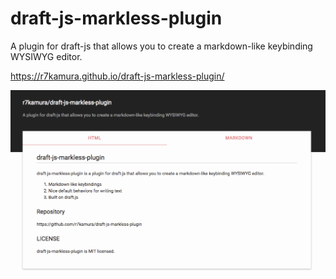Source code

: # draft-js-markless-plugin
A plugin for draft-js that allows you to create a markdown-like keybinding WYSIWYG editor.

https://r7kamura.github.io/draft-js-markless-plugin/

[![demo](/images/demo.gif)](https://r7kamura.github.io/draft-js-markless-plugin/)
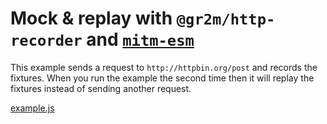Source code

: # Mock & replay with `@gr2m/http-recorder` and [`mitm-esm`](https://www.npmjs.com/package/mitm-esm)

This example sends a request to `http://httpbin.org/post` and records the fixtures. When you run the example the second time then it will replay the fixtures instead of sending another request.

[example.js](example.js)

• **Task details**:
The answer must be a single number: the count of lines in the listing that hold the string "https".

• **Solution below**:
3